Signé Guitry au Guichet Montparnasse : Laure Tregouët met joliment en scène cinq pièces en un acte de Sacha Guitry, cinq déséquilibres instables décrits de sa plume finement acérée. Un spectacle qui a tout pour pétiller, qui pétillera une fois rodé

ADN au Théâtre Michel : Sébastien Azzopardi met en scène un texte de Caroline Ami et Flavie Péan. Un homme pris au piège de la génétique remonte l’histoire sur trois générations. C’est bien fait, on passe un bon moment, on sort en souriant. Une bonne idée de sortie pour les fêtes.

Rien ne me sépare de la merde qui m’entoure au Lavoir Moderne Parisien : un texte viscéral et subversif de Virginie Despentes, la forme d’un opéra dyschronique imaginée par Véronique Ros de la Grange qui s’appuie sur le talent bluffant de Furioza. Sur le fond, sur la forme, un coup de poing tripal

La Joie à La Reine Blanche : Olivier Ruidavet, mis en scène par Tristan Robin, porte la leçon de vie de Charles Pépin. Tout en finesse et en nuances, il nous invite à voir et apprécier la joie de l’instant présent, sans remords ni angoisses. Sans se laisser piéger ni par l’espoir d’un absolu, ni par la résignation.
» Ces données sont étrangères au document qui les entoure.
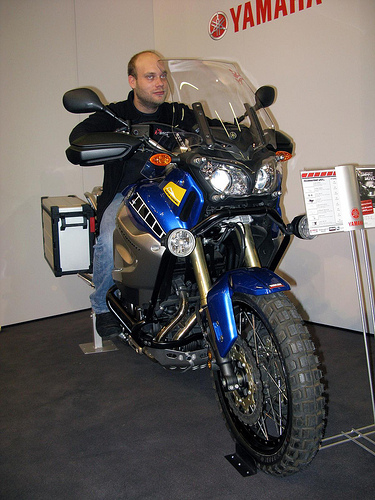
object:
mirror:
[61, 87, 103, 113]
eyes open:
[160, 74, 167, 79]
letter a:
[242, 1, 255, 30]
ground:
[0, 432, 104, 496]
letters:
[230, 5, 242, 34]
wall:
[292, 3, 373, 115]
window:
[163, 56, 277, 138]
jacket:
[69, 89, 224, 238]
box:
[41, 195, 94, 276]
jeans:
[88, 177, 137, 317]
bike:
[41, 59, 325, 478]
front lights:
[208, 165, 248, 194]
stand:
[298, 165, 373, 410]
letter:
[255, 0, 271, 25]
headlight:
[252, 158, 282, 192]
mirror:
[255, 86, 275, 109]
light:
[150, 153, 172, 166]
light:
[167, 227, 196, 258]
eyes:
[146, 74, 153, 80]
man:
[67, 48, 289, 341]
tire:
[208, 272, 325, 482]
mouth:
[153, 90, 164, 95]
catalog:
[299, 167, 374, 235]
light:
[297, 214, 318, 240]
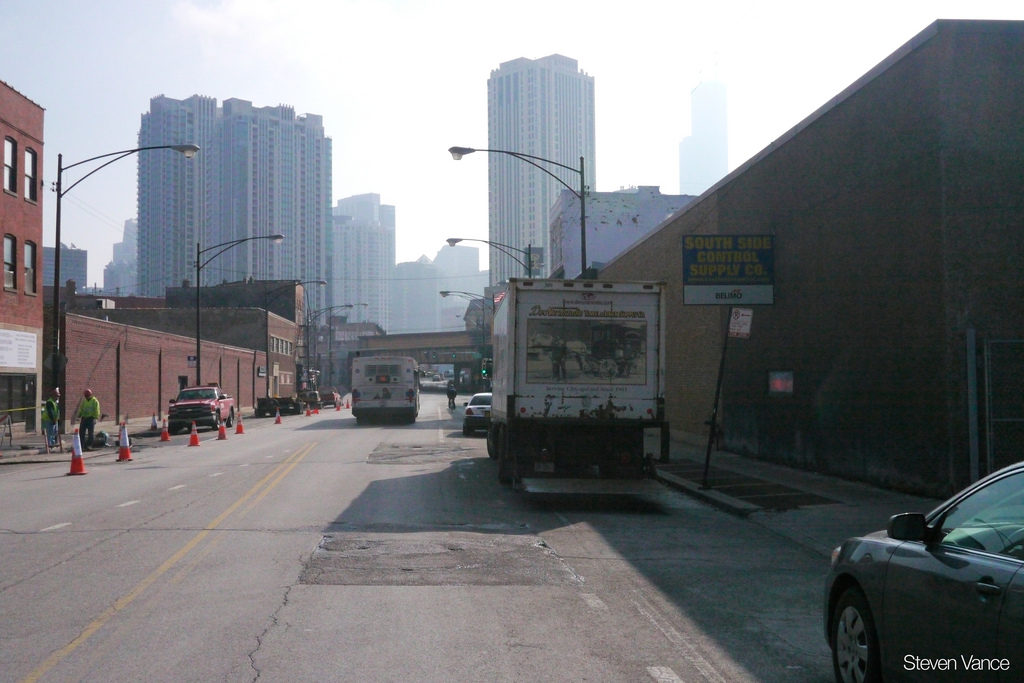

Fin, fort, nuancé, à savourer.

Malwida au Studio Hébertot : Michel Mollard et François Michonneau racontent l’éclosion de Romain Rolland, guidé par Malwida von Meysenbug. Une pièce gracile et gracieuse, à voir pour l’interprétation délicate et sensible de Bérengère Dautun.

Je suis le vent au Théâtre de Nesle : Jean-Paul Dubois, seul sur scène pour emporter le texte de Jon Fosse, le rend lumineux et évident. Magistral et impressionnant. Du grand théâtre, à voir absolument.

Naissances de Benny Betty Bitchy : la magie d’une clown punk qui s’accompagne d’une guitare électrique saturée et dont on comprend les paroles sans le besoin d’un micro. Un seul en scène foutraque qui fonctionne et qui mérite un public mainstream.